The initial MIT social physics experiments used social tags to collect non-linguistic interaction data, akin to the way SWOOP devises its behavioural personas today. By adding linguistic filters, we can develop an even richer picture of human interactions. The interaction patterns described above are only the tip of the iceberg, in terms of insights available through analysing digital interactions. A pattern of team interactions that show balanced interactions amongst team members, of not just message lengths, but also message sentiment, can predict stronger performance. A totally ‘green’ positive interaction pattern might flag a positive culture of shared admiration, but difficult problems are more likely to be solved by a balance of positive and negative interactions. A totally ‘red’ negative interaction pattern would be what one would expect, quite destructive.

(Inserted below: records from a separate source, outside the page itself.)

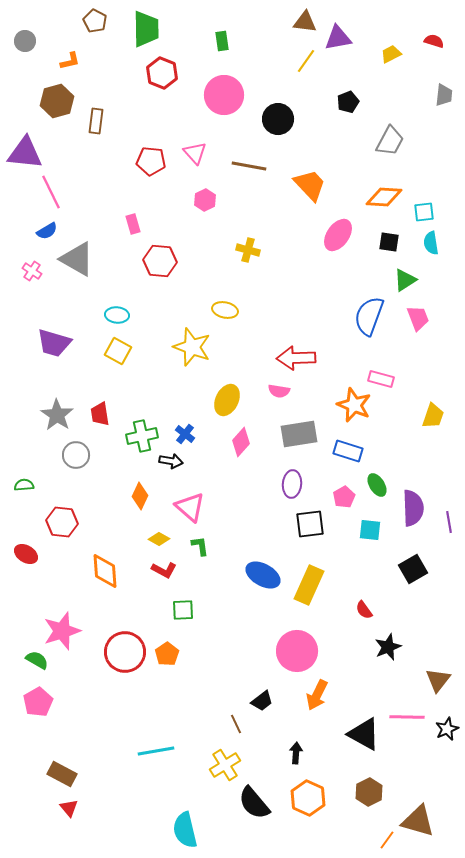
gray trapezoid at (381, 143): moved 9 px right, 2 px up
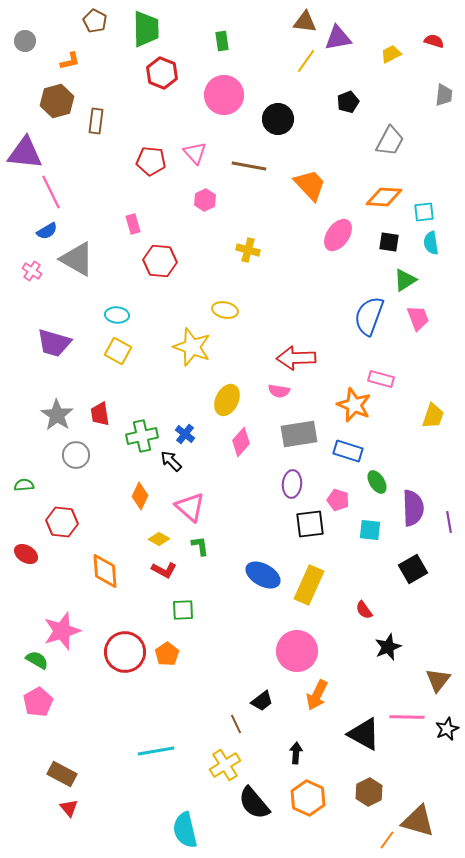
black arrow at (171, 461): rotated 145 degrees counterclockwise
green ellipse at (377, 485): moved 3 px up
pink pentagon at (344, 497): moved 6 px left, 3 px down; rotated 25 degrees counterclockwise
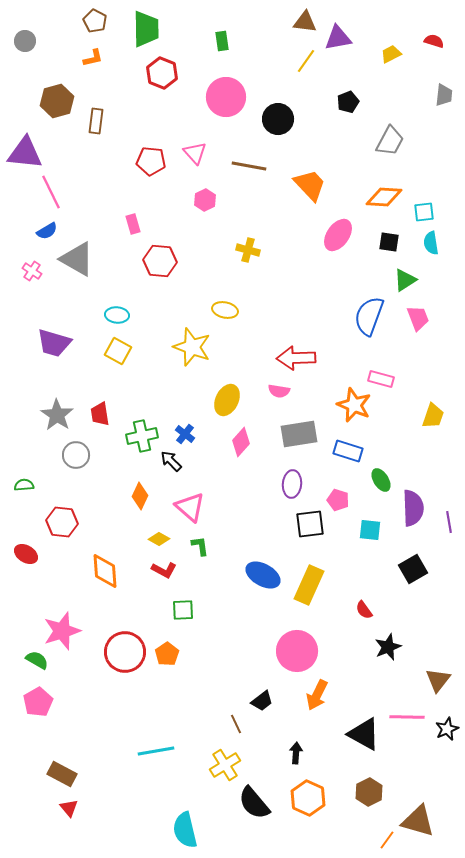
orange L-shape at (70, 61): moved 23 px right, 3 px up
pink circle at (224, 95): moved 2 px right, 2 px down
green ellipse at (377, 482): moved 4 px right, 2 px up
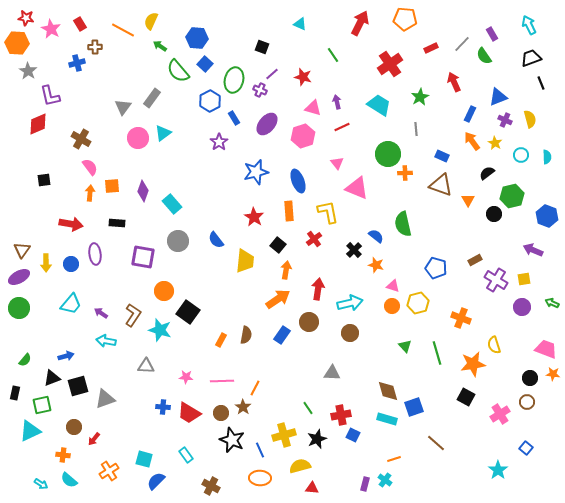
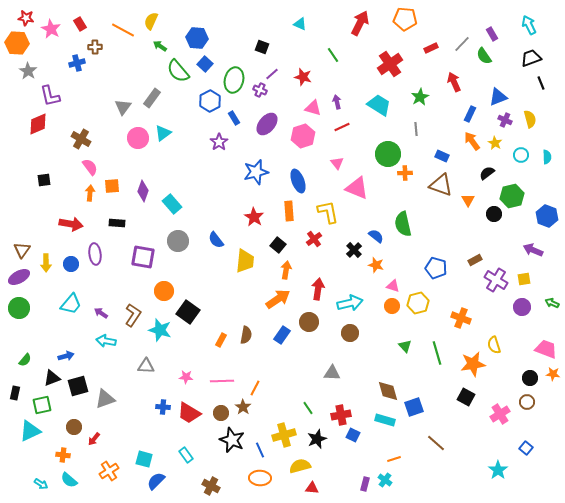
cyan rectangle at (387, 419): moved 2 px left, 1 px down
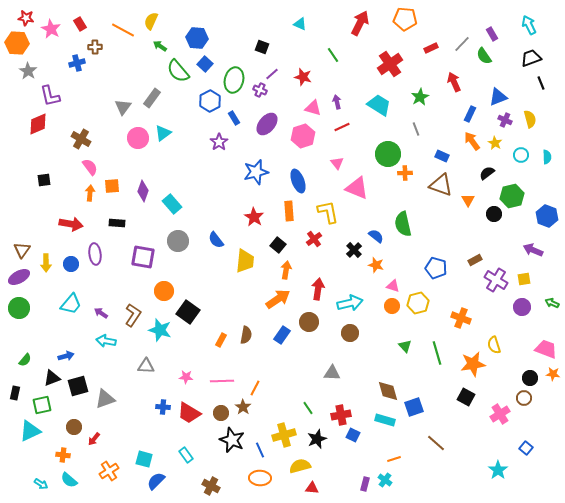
gray line at (416, 129): rotated 16 degrees counterclockwise
brown circle at (527, 402): moved 3 px left, 4 px up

Individual privacy must still be protected however. Therefore, we see for the most part, the patterning analysis of the type we describe here, could be made available at aggregated levels of a whole enterprise, a business unit, group or team, to assess the health of these groupings, and to eventually predict future performance. That said, we would also see value to the individual, in privacy protected self-reporting. For example, are cyber bullies really aware of their negative behaviour? Can the positive reinforcer also bring themselves to provide constructive criticism? The data on personal patterns of interaction can help with this.
Whether we like it or not, digital transparency is on the increase and here to stay. If we can harness technologies like AI to facilitate more constructive collaborative behaviours, then hopefully, we can anticipate that the world will be a better place for all.